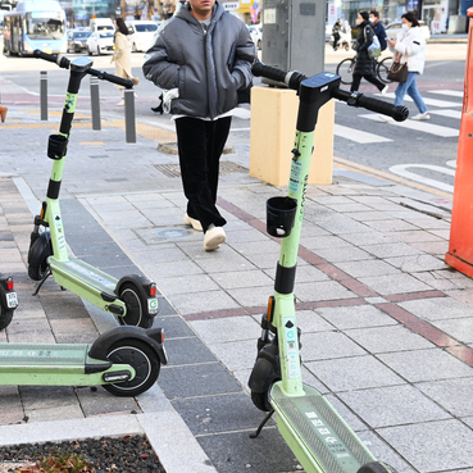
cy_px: 218
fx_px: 897
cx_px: 170
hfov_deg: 29.4
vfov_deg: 29.5
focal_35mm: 58
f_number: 5.6
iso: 800
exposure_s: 1/640
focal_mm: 42
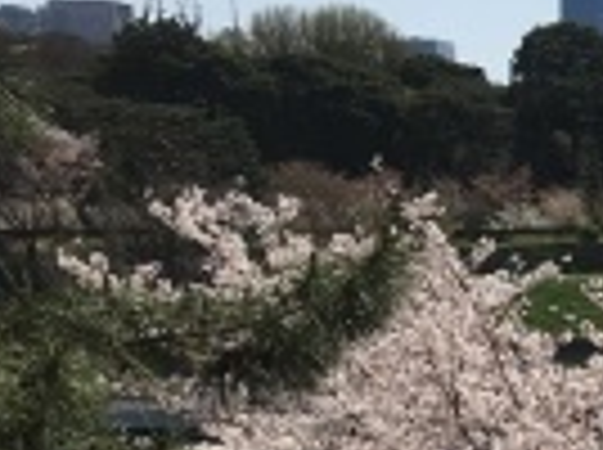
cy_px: 742
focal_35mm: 130
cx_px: 1215
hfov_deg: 13.1
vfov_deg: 10.8
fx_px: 2261
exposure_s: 1/2262
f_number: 2.2
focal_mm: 4.15
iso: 25
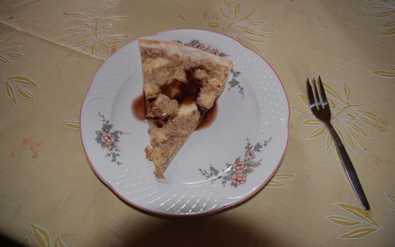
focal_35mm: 31
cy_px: 114
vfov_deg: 40.6
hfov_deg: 61.2
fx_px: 334
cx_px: 198
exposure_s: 1/60
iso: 400
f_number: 4
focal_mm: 20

◆ ◆ ◆

WHAT TO DO ▸
All of the data should be returned word for word, with each picture left out.

SOLUTION ▸
cy_px: 218
fx_px: 897
cx_px: 170
hfov_deg: 29.4
vfov_deg: 29.5
focal_35mm: 58
f_number: 5.6
iso: 800
exposure_s: 1/640
focal_mm: 42
cy_px: 742
focal_35mm: 130
cx_px: 1215
hfov_deg: 13.1
vfov_deg: 10.8
fx_px: 2261
exposure_s: 1/2262
f_number: 2.2
focal_mm: 4.15
iso: 25
focal_35mm: 31
cy_px: 114
vfov_deg: 40.6
hfov_deg: 61.2
fx_px: 334
cx_px: 198
exposure_s: 1/60
iso: 400
f_number: 4
focal_mm: 20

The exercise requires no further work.